Directives:
1) From the Bambara normalizer description, reproduce the passage from "For repeated normalization" up to and including "normalizer = BambaraNormalizer(config)".
2) Decide whether each statement agrees with the Bambara normalizer description. Answer yes or no for each, and quote the words from the description that decide it.
(a) The description says that both "k'a ta" and "ka a ta" are correct ways to write the same utterance.
(b) In the custom settings example, preserve_tones is set to True.
(c) The BambaraNormalizer class is presented as the choice for repeated normalization with consistent settings.
3) Continue the Bambara normalizer description, starting right after its final line.

Text segment:
Start
These details have not been verified by PyPI

Project links

Project description

Bambara Text Normalizer

Text Normalization & ASR Evaluation Framework for Bambara (Bamanankan)

Installation • Normalization • ASR Evaluation • Modes • CLI • Linguistics • References

Purpose

This tool serves two complementary purposes for Bambara language processing:

Purpose	Description
Text Normalization	Standardize Bambara text for any downstream NLP task (TTS, MT, NER, etc.)
ASR Evaluation	Fair WER/CER computation that accounts for valid orthographic variation

[!NOTE] Bambara orthography allows variation: the same utterance can be written as k'a ta or ka a ta both are correct. Without normalization, evaluation metrics unfairly penalize models for human writing inconsistencies rather than actual recognition errors.

Installation

pip install git+https://github.com/sudoping01/bambara-text-normalization.git

Text Normalization

from bambara_normalizer import normalize

# Default: expand contractions
normalize("⁠Ne k’a ma ko ayi")           
normalize("⁠K’ale t’a fɛ k’a kɛ")    
normalize("⁠K’i k’i janto i yɛrɛ la")        


# Contract mode: collapse expanded forms
normalize("Ne ko a ma ko ayi", mode="contract")    
normalize("Ko ale tɛ a fɛ ka o kɛ", mode="contract")    
normalize("Ko i ka i janto i yɛrɛ la", mode="contract")    

# Preserve mode: don't touch contractions
normalize("K’i k’i janto i yɛrɛ la", mode="preserve")

Custom Settings

from bambara_normalizer import normalize

# Full control over normalization
text = normalize(
    "Ka na son k’o k’a la",
    mode="expand",                      # "expand" | "contract" | "preserve"
    preserve_tones=False,               
    normalize_legacy_orthography=True, 
    lowercase=True,                     
    remove_punctuation=False,           
    normalize_whitespace=True,         
    normalize_apostrophes=True,         
    normalize_special_chars=True,    
    expand_dates = False,
    expand_measurements=False, 
    expand_numbers=False,  
    expand_times=False,            
    remove_diacritics_except_tones=False,  
    handle_french_loanwords=True,   
    strip_repetitions=False,       
    normalize_compounds=True, 
)

Using BambaraNormalizer Class

For repeated normalization with consistent settings:

from bambara_normalizer import BambaraNormalizer, BambaraNormalizerConfig


config = BambaraNormalizerConfig(contraction_mode="expand") # change it to "contract" or preserve
normalizer = BambaraNormalizer(config)
End
Excerpted data:
Start
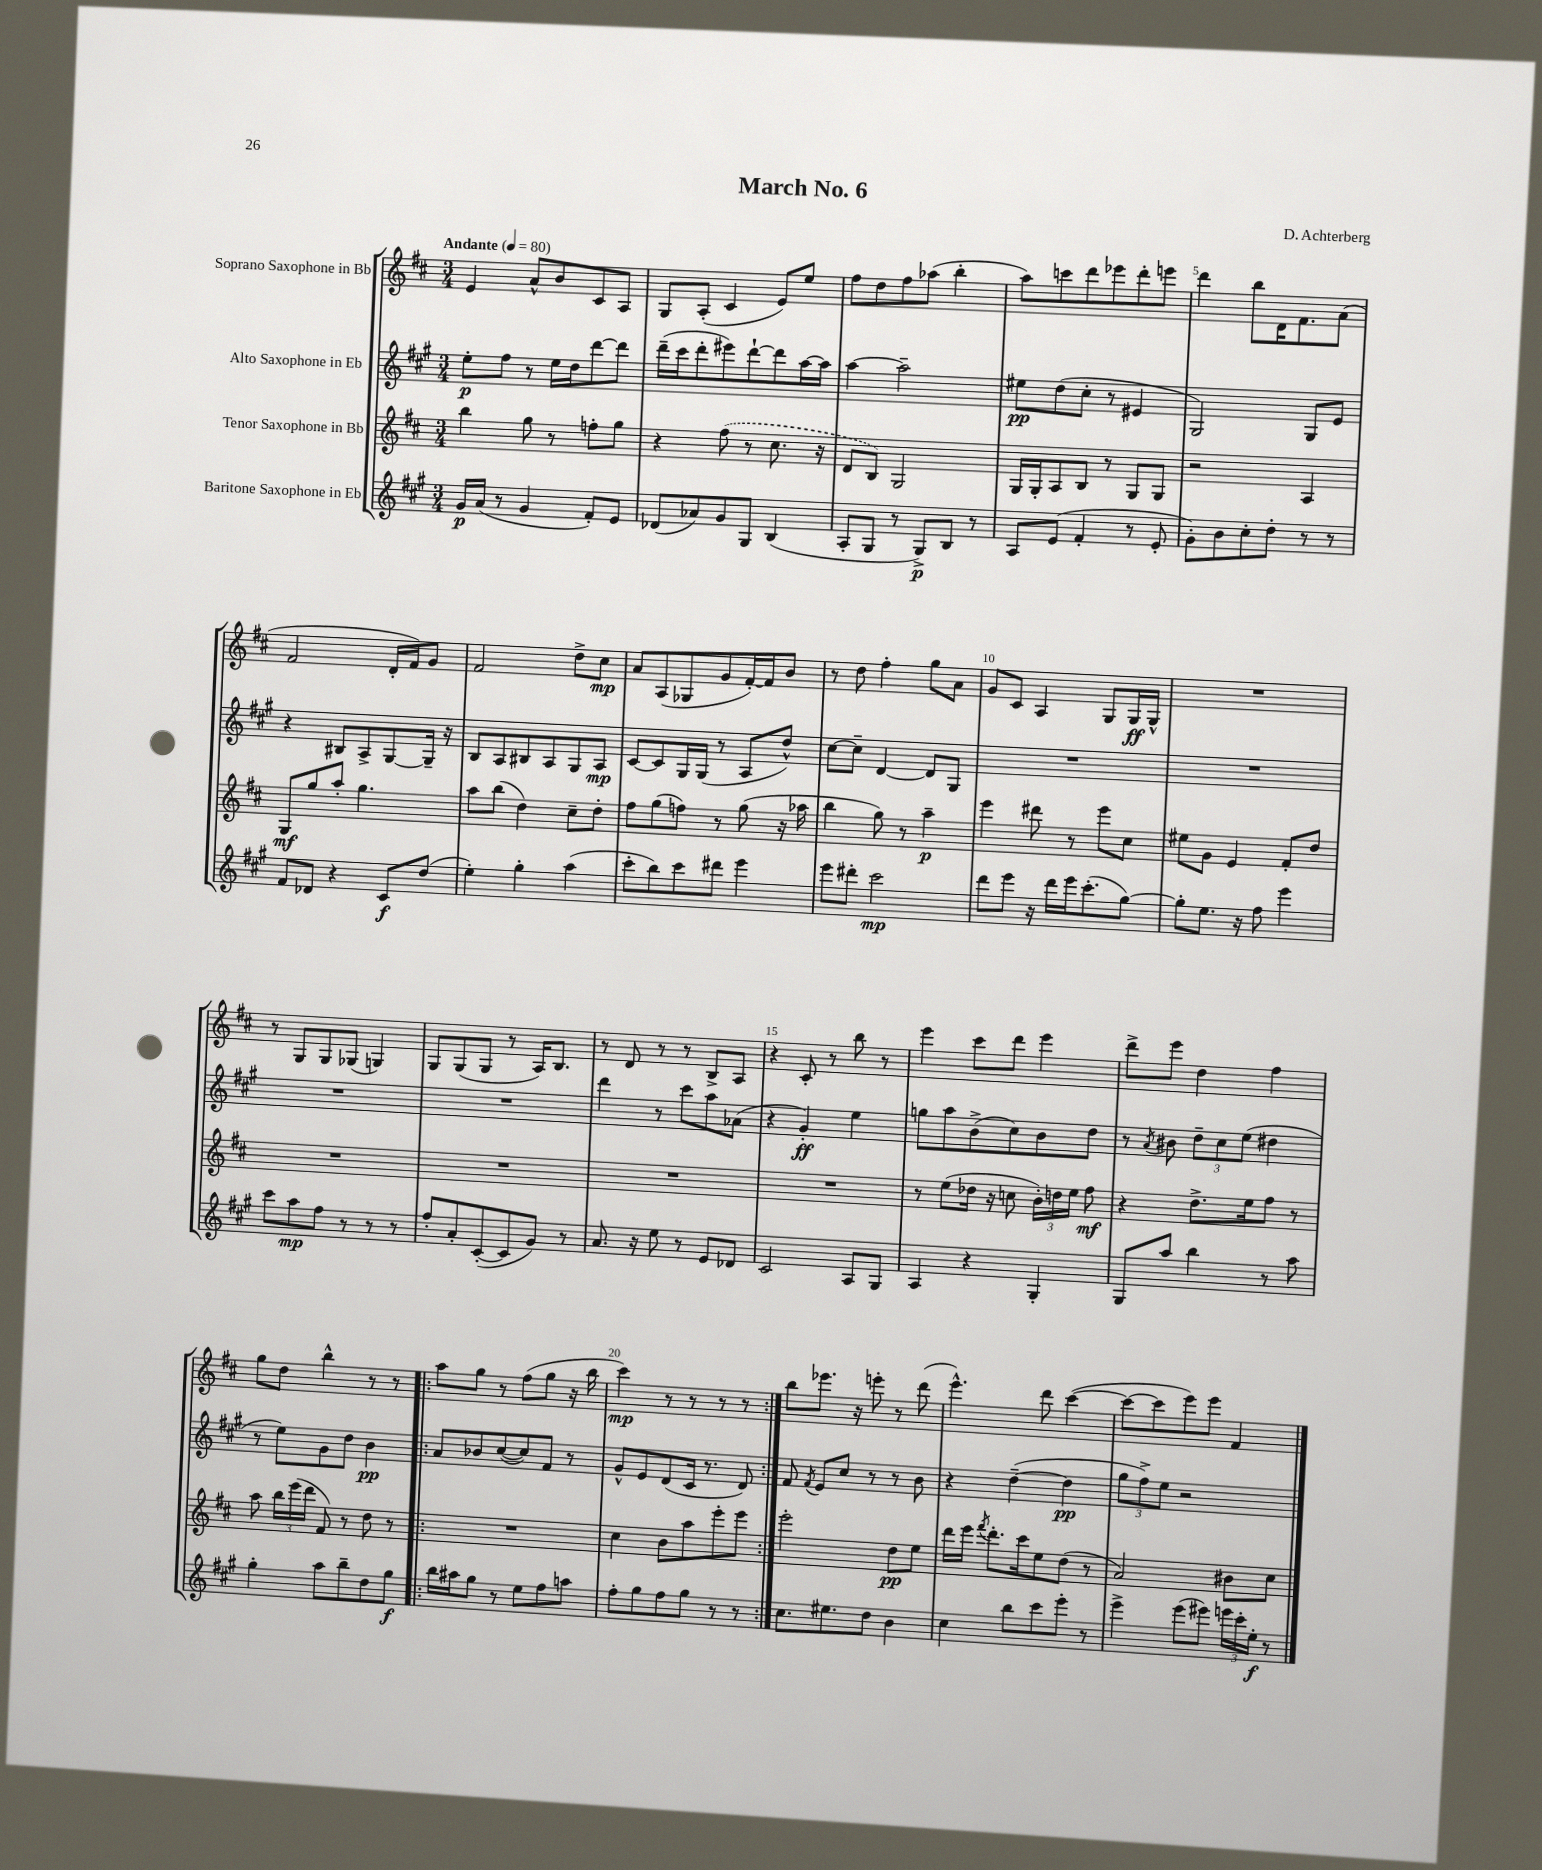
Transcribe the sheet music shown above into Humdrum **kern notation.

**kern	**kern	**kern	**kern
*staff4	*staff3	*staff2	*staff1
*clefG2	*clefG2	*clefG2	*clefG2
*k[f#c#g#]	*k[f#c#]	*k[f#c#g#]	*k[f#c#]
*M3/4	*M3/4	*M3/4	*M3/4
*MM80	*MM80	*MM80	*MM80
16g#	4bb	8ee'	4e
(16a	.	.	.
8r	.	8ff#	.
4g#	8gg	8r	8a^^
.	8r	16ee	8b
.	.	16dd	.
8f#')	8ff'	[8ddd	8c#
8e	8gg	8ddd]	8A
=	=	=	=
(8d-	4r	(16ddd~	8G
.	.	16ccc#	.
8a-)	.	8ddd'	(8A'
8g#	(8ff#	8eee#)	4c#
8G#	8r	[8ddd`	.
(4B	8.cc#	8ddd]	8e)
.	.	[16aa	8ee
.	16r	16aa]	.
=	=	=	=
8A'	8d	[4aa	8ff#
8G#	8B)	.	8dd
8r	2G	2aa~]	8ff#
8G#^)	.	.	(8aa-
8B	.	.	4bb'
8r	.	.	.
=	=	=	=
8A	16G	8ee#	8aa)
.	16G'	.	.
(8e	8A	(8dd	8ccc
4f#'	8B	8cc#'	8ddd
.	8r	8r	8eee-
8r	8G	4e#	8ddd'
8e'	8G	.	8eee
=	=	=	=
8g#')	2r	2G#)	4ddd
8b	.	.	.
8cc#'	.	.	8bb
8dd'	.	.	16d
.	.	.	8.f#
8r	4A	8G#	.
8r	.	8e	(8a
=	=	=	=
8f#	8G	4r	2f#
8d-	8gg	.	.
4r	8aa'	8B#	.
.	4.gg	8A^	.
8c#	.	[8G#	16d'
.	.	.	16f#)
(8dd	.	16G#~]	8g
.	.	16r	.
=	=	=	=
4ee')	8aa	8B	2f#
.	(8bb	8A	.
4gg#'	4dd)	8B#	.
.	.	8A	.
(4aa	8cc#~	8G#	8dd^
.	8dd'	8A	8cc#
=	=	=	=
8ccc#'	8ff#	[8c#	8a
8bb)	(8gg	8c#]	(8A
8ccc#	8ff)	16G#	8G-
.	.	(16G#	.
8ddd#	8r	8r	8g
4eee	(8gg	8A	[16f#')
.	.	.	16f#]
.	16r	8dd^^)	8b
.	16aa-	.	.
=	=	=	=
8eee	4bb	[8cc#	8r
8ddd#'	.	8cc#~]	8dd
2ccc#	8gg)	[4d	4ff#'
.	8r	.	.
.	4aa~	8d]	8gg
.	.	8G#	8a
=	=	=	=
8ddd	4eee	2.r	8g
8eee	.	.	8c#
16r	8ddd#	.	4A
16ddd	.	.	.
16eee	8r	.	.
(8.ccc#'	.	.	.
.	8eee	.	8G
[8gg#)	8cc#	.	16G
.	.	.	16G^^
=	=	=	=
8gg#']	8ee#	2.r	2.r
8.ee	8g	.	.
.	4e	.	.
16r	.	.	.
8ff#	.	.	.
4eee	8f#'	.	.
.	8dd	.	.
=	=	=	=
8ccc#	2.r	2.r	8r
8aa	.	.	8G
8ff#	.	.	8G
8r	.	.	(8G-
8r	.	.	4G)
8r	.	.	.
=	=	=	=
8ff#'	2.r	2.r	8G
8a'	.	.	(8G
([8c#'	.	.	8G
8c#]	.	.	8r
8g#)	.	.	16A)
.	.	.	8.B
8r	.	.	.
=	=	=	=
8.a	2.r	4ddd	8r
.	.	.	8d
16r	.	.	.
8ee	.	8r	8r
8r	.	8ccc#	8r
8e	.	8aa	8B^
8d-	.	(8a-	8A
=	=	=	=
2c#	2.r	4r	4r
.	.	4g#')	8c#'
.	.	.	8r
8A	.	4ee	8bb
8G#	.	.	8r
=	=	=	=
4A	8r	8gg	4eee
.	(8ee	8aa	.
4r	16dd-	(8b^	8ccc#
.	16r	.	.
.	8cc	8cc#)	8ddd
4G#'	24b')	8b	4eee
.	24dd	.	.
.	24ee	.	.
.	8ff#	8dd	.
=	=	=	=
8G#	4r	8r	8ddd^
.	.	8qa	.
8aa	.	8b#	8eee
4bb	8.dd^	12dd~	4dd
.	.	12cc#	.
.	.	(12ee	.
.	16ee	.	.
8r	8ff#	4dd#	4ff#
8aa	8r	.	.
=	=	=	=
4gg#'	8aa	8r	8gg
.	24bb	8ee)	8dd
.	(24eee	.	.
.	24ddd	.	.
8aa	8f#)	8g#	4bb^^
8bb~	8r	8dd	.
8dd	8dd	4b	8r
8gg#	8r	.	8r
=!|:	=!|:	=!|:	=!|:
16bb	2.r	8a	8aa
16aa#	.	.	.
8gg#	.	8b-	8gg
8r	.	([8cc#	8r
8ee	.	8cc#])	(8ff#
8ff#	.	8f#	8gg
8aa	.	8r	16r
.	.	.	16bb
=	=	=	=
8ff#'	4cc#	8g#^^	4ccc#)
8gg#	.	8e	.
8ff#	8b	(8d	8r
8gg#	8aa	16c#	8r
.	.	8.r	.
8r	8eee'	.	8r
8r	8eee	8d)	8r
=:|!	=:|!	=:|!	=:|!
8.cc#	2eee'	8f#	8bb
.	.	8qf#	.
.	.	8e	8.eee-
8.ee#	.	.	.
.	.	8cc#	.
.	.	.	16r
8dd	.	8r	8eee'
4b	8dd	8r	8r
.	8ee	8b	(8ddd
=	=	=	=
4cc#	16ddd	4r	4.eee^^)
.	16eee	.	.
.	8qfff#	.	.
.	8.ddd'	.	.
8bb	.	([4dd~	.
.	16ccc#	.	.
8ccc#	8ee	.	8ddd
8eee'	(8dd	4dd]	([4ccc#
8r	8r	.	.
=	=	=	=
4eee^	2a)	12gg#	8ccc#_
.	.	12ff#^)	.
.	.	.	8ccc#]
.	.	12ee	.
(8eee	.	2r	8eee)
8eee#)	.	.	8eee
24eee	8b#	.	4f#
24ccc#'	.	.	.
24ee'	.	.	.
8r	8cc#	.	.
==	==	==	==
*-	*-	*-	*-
End
The results:
1)
For repeated normalization with consistent settings:

from bambara_normalizer import BambaraNormalizer, BambaraNormalizerConfig


config = BambaraNormalizerConfig(contraction_mode="expand") # change it to "contract" or preserve
normalizer = BambaraNormalizer(config)

2)
(a) Yes: "the same utterance can be written as k'a ta or ka a ta both are correct".
(b) No: "preserve_tones=False,".
(c) Yes: "For repeated normalization with consistent settings:".

3)
normalizer("A y'a fɔ")      
normalizer("k'a la")   

# Contraction mode
config = BambaraNormalizerConfig(contraction_mode="contract")
normalizer = BambaraNormalizer(config)
normalizer("bɛ a fɔ")     
normalizer("ka a ta")

Predefined Configuration Presets

from bambara_normalizer import BambaraNormalizer, BambaraNormalizerConfig

# For WER evaluation (aggressive normalization, removes tones)
normalizer = BambaraNormalizer(BambaraNormalizerConfig.for_wer_evaluation())

# For WER with contract mode
normalizer = BambaraNormalizer(BambaraNormalizerConfig.for_wer_evaluation(mode="contract"))

# For CER evaluation
normalizer = BambaraNormalizer(BambaraNormalizerConfig.for_cer_evaluation())

# Preserve tone marks
normalizer = BambaraNormalizer(BambaraNormalizerConfig.preserving_tones())

# Minimal normalization (only essential fixes)
normalizer = BambaraNormalizer(BambaraNormalizerConfig.minimal())

Number Normalization

The normalizer supports bidirectional number conversion between digits and Bambara words (TN/ITN).

With Normalizer

from bambara_normalizer import normalize

normalize("A ye 100 sɔrɔ", expand_numbers=True)   # => "a ye kɛmɛ sɔrɔ"
normalize("A ye 100 sɔrɔ", expand_numbers=False)  # => "a ye 100 sɔrɔ"

# WER preset has expand_numbers=True by default
normalize("A ye 5 ta", preset="wer")  # => "a ye duuru ta"

Digits to Words (Text Normalization)

from bambara_normalizer import number_to_bambara, normalize_numbers_in_text


number_to_bambara(5)        # => "duuru"
number_to_bambara(123)      # => "kɛmɛ ni mugan ni saba"
number_to_bambara(1000)     # => "waa kelen"
number_to_bambara(5.3)      # => "duuru tomi saba"

# In text
normalize_numbers_in_text("A ye 5 wari di")      # => "A ye duuru wari di"
normalize_numbers_in_text("Mɔgɔ 100 nana")       # => "Mɔgɔ kɛmɛ nana"
normalize_numbers_in_text("N ye shekɛ 1000 sɔrɔ") # => "N ye shekɛ waa kelen sɔrɔ"

Words to Digits (Inverse Text Normalization)

from bambara_normalizer import bambara_to_number, denormalize_numbers_in_text

bambara_to_number("duuru")                    # => 5
bambara_to_number("kɛmɛ ni mugan ni saba")    # => 123
bambara_to_number("duuru tomi saba")          # => 5.3

# In text
denormalize_numbers_in_text("A ye duuru di a ma")  # => "A ye 5 di a ma"
denormalize_numbers_in_text("Mɔgɔ kɛmɛ nana")      # => "Mɔgɔ 100 nana"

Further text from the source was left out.